Named after the 18th century human-powered chess-playing “machine” called “the Turk”, this platform allows “requesters” to submit “Human Intelligence Tasks” (HITs) to a multitude of human “workers” who solve them for money.  A sample of recent typical tasks include tagging pictures (for 3 cents), writing (and posting on the web) a short essay with a link (for 20 cents), or correcting spellings (for 2 cents, in Japanese).  This allows brief and cheap employment of hundreds and thousands of people to work on simple Internet-doable low-level knowledge tasks.  You may demand various “qualification exams” from these workers, and design such quals of your own.  Obviously workers are in it for the money, but apparently not just that.

Recently, the Mechanical Turk is being used to conduct behavioral experiments.  Gabriele Paolacci is methodologically repeating experiments of Kahneman and Tversky and reporting on them in his blog. Panos Ipeirotis reports on his blog studies of some aspects of the Mechanical Turk as well as results of various behavioral game-theory experiments on it.  I’ve seen others report on such experiments too.  Markus Jacobsson from PARC gives general tips for conducting such human experiments using the Mechanical Turk.

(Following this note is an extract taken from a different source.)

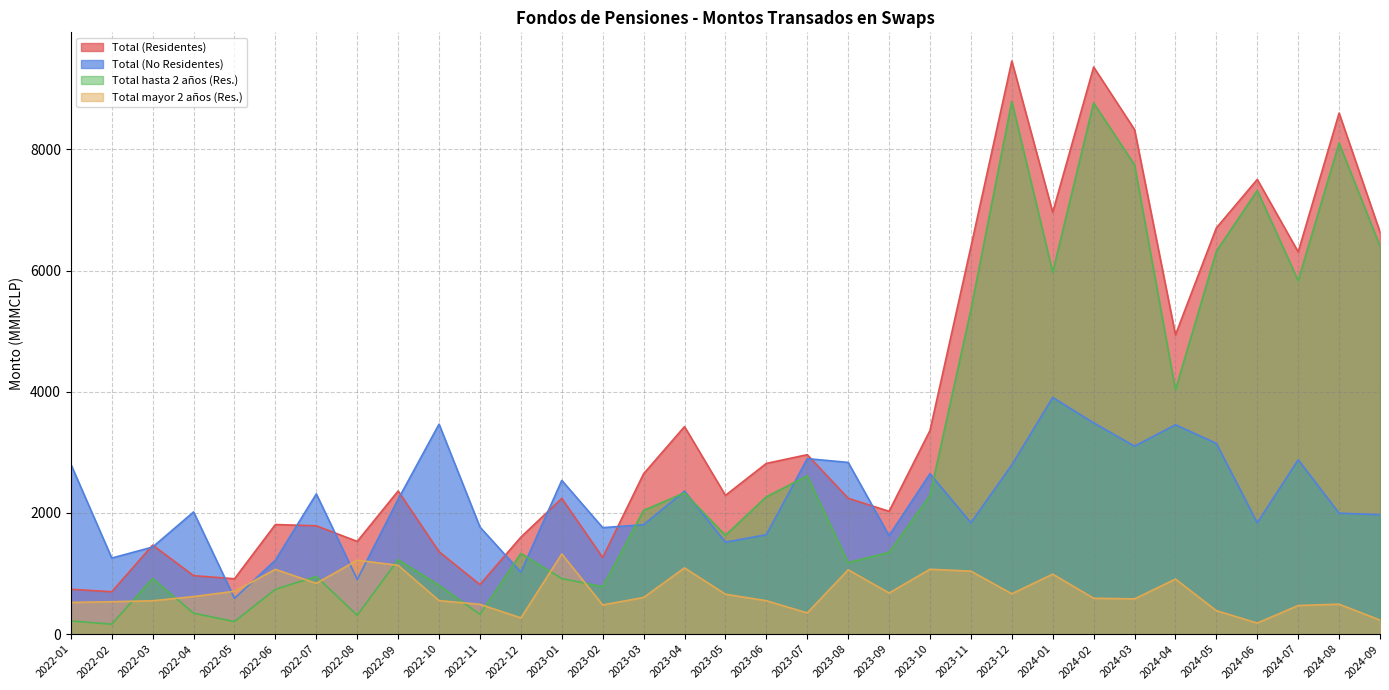

Which has a higher value, 2024-06 or 2022-08?

2024-06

Turk-based behavioral experimentation has the immense appeal of being cheap, fast, and easy to administer.  There are obviously pitfalls such as getting a good grasp on the population, but so does any experimental setup.   Such a platform may be especially appropriate for Internet-related behavioral experiments such as figuring out bidding behavior in online auctions, or how to best frame a commercial situation on a web-page.  Could this be a tool for the yet not-quite-existent experimental AGT?